There are other changes too. Like Ken Robinson said: it’s time to revolutionize education. Let’s move away from the linear, and get into the organic. Our politics are becoming empirical: we’re once again focused on the humanities. Gay Rights, Woman’s Rights, race, healthcare, clean energy: all are at the forefront of what Americans are debating. Even the more subtle movements: the death penalty, doctor assisted suicide, immigration and citizenship, obesity, bullying: all humanities. The other day my coworker told me she doesn’t shop st Starbucks because of their inhumane buisness procedures. That’s a person voting with their dollars, boycotting based solely on the way a buisness treats its employees. SeaWorld is facing a similar delimma, with Blackfish exposing the way they treat their whales. It’s a phenomenon nobody was paying attention to a decade ago, that now has the world looking on, judging and thinking. A few day’s ago Robin William passed away. And you know what filled up my Facebook Timeline? Quotes. People sharing inspration in the form of abstract thoughts.
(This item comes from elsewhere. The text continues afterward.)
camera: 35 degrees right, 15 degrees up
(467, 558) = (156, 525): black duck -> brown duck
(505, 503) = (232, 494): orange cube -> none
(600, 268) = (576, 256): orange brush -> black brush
The same thing happened with Maya Angelou. Ten years ago, when we didn’t have Facebook, we couldn’t share these quotes. People died and that was the end. Five years ago we could, but we didn’t. Now the first thing we do in remberance of someone is find a quote; a thought that they had that speaks to us, and we pay homage to the thought of them. That’s empirical!
We’re on the cusp of a beautiful horizon. We’ve conquered the technology, we’ve got a man on the moon, we can video chat from half the world away, the atomic bomb is the pinnacle of weaponry. In an age soon to come we’ll focus on the human mind, the philosophy behind who we are. Art, creativity, human rights etc. are going to explode. The Empirical Revolution is once again going to change our entire life.